Où étaient les guetteurs ? Nous avons été surpris, nous et tous les autres ! Bien sûr, on pourra toujours dire qu’on a été prévenus trop tard par la Chine, qu’elle nous a menti, qu’on la crue… Et pourtant, nous avons des experts partout : financiers, politiques, scientifiques. Tout le monde « chat » partout, les réseaux sociaux vibrent en permanence. En plus, les « sachants » s’empoignent avec les complotistes, les « nouvelles » disparaissent derrière des fake news de mieux en mieux faites et difficiles à dépister, mais comment avoir raté une telle météorite ? Et pourtant, nous devrions savoir qu’aucun pays, Chine ou autre, ne nous dira une vérité qui l’affaiblit. La Chine n’a pas tout de suite prévenu et les Etats-Unis ont passé des mois à nous expliquer que les subprimes étaient sans risques ! Et pourtant, on demande souvent aux marchés financiers d’avertir quand arrive une mauvaise nouvelle. Ils sont toujours excessifs, ne ratent pas l’essentiel. Sauf cette fois-ci.
Une tour de guet nous est indispensable, quitte à être copiés par d’autres et mieux encore : pour l’être ! Notre croissance devait être de 1,2% en 2020, après 2,3% en 2019 selon le FMI en début d’année. La voilà qui plonge vers -7,2% cette année, pour remonter ensuite de +4,7% en 2021. Au total, malgré ce « rebond », ce sera 5,5% de PIB perdus sur trois ans ! Le bilan humain sera terrible, avec des milliers de morts, des millions de personnes en chômage partiel, combien de nouveaux jeunes chômeurs après, d’entreprises en faillite, quelles dettes avec une croissance durablement plus faible ?
Comment s’est-on fait surprendre, encore ? Pourtant, nous savons que nous sommes de plus en plus exposés aux crises. Les crises financières sont fréquentes : tous les deux ou trois ans pour les petites, tous les dix ans pour les plus importantes. On se rappelle les dernières : choc pétrolier de 1973, crise des émergents (Mexique, 1994), crises régionales (Asie, 1997 ou zone euro, 2012) et dernière en date, cette crise des subprimesaméricains de 2007 devenue mondiale, aussi grave que celle de 1929. Puis viennent les crises sanitaires, plus fréquentes et en plus large expansion : SRAS (Chine, 2003), grippe H1N1 (Mexique, 2009), EBOLA (Congo, 2014).
La nouveauté du COVID-19 est d’être le premier croisement entre crise sanitaire et crise financière, toutes deux mondiales : c’est cela qui n’a pas été « vu ». Ce croisement frappe en deux mois la deuxième économie du monde – la Chine, puis la troisième – la zone euro, puis la première – les États-Unis.

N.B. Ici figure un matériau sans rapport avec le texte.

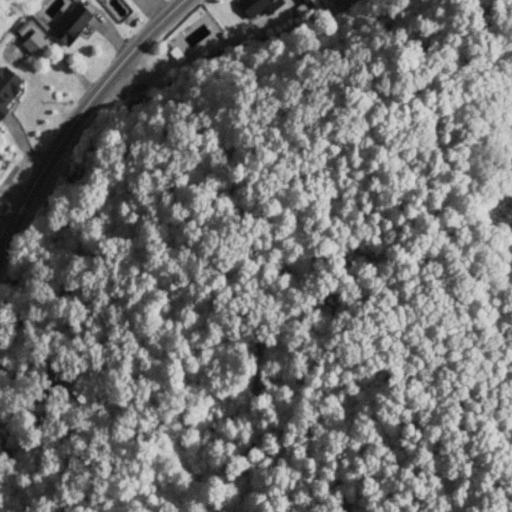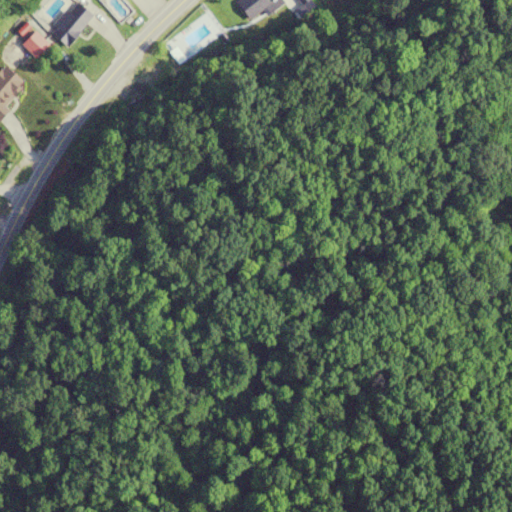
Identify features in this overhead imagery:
building: (251, 6)
building: (70, 25)
building: (33, 44)
building: (151, 72)
building: (8, 87)
road: (77, 113)
road: (11, 195)
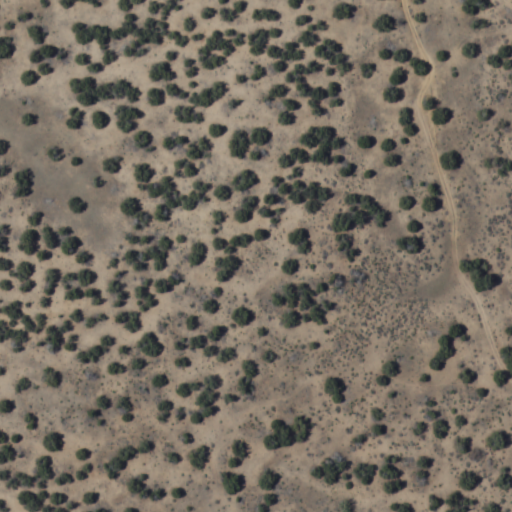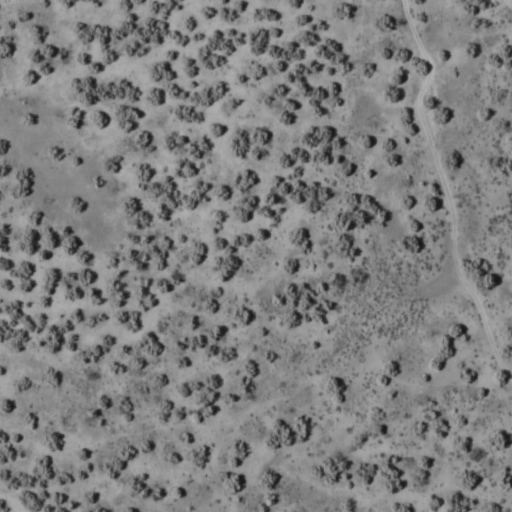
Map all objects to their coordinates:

Bien sûr, on pourra dire que nous payons la globalisation, la multiplication des voyages et des congrès, la déforestation et la réduction de la biodiversité, ce qui fait que les animaux s’approchent de nous (la vache nous a apporté la rougeole et les oreillons, mais c’est oublié), plus le réchauffement climatique ! Mais la source de la conflagration est ailleurs : dans le phénomène d’écho entre santé et finance. Il a poussé aux chutes violentes et conjointes de l’offre et de la demande, accentuées par les bourses. Pour freiner ces spirales, il a fallu des trillions de dollars et d’euros de déficits budgétaires et de crédits bancaires. Jusqu’au moment où médicament et vaccin seront trouvés.

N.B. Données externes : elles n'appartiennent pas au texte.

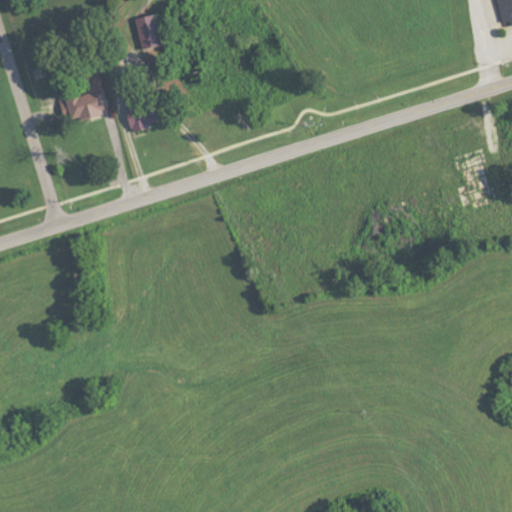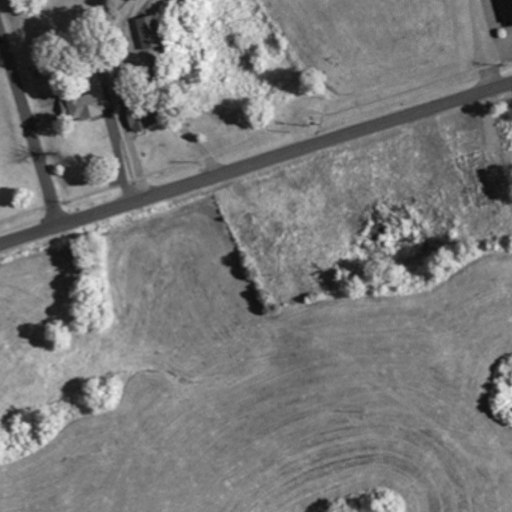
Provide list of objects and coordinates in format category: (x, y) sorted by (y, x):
building: (507, 11)
building: (155, 33)
road: (487, 43)
road: (500, 45)
building: (93, 105)
building: (148, 110)
road: (30, 125)
road: (256, 163)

Sans tour de guet, il n’est plus possible de continuer, sauf à décider de croître moins et moins bien ! Que se passe-t-il autour et loin de nous ? Comment écouter les mots et les rumeurs des réseaux sociaux, mieux déployer nos grandes oreilles ? Faut-il des espions et des experts ? Oui, mais on sait qu’ils ratent. Surtout, on voit le danger qu’il y a à « sous-traiter » la capture d’informations à l’OMS pour la santé ou au FMI pour la finance. Le risque pris à ne pas investir ici dans une culture de la vigilance, de la recherche de signaux faibles et du traitement automatique des données nous revient en boomerang.

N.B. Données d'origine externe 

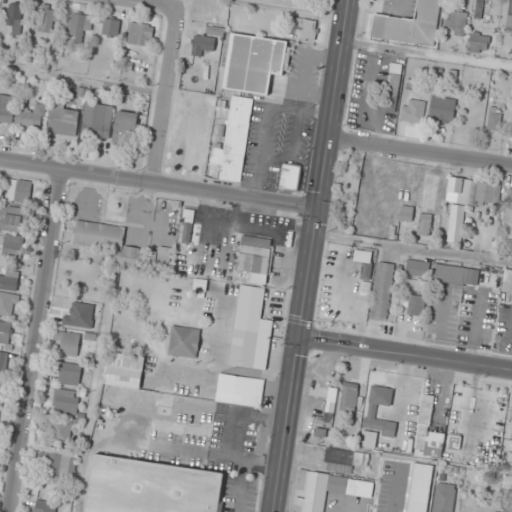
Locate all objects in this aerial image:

Mais une tour de guet ne suffit pas ! Bien sûr, on aura besoin de guetteurs pour pister ce qui se prépare ailleurs, et aussi d’éclaireurs. Que deviendront nos États et nos systèmes de protection sociale ? La zone euro ? Nos banques ? Nos entreprises ? Nos consommateurs déconfinés ? La leçon de ce drame est double : il faut mieux s’organiser pour savoir et prévoir, en renforçant les entreprises et en formant les salariés. Les États et les entreprises qui rebondiront seront ceux et celles qui avaient les meilleures stratégies et la plus forte cohésion. Pour bien guetter, il faut savoir où l’on va.